Capsules Close-up: Comparing the latest deep learning advance with HTM Sensorimotor Theory

Recently, a new development in the field of Deep Learning (DL), Geoffrey Hinton’s new capsule theory, has been getting some publicity. At Numenta, we have been getting questions about how capsules relate to our new sensorimotor theory, so I thought I’d share my current thoughts. (I will not dive into the technical details of capsules – see here and here for some good descriptions.)

Why have capsules captured attention?

The fundamental idea behind capsules is that objects are defined by the relative locations of their component features. This theory proposes that you don’t have to memorize all the different ways an object appears, and the recognition process can be independent of how an object is oriented. Object recognition happens when different features in different locations vote towards a common, globally consistent, interpretation of the object based on relative locations.

The idea of voting based on relative locations of features has been around since Hough transforms, a popular technique used in Computer Vision since the 1970’s. Hinton’s novel proposal is that every level of a deep learning network is composed of capsules.
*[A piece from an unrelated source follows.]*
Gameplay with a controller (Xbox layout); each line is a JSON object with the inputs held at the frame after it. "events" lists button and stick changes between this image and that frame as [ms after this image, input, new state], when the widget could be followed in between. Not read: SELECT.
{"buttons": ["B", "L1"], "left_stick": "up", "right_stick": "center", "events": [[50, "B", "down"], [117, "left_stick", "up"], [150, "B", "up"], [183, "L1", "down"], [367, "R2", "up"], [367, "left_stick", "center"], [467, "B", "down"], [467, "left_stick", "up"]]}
Furthermore, the latest papers by Hinton and co-authors show how to integrate capsules into Convolutional Neural Networks (CNNs) and suggest how you might implement the voting process.

Training data is a huge practical problem with deep learning systems today. The biggest promise of capsules is that it should allow deep networks to learn with many fewer examples. Capsule networks might also be less susceptible to the kinds of weird mistakes deep networks make today, though this remains to be seen.

From my standpoint, it is also exciting to see a big new idea in a field that has been lacking big ideas. (DL has been using essentially the same neural network model since the late 80’s.)

There is still work to be done before capsules become practical. Today, capsule networks are much slower than CNNs, and we have only seen results with very limited datasets. The progress is promising, but there are many years of work ahead before it will be a really practical and robust technology.

What are the commonalities with HTM sensorimotor theory?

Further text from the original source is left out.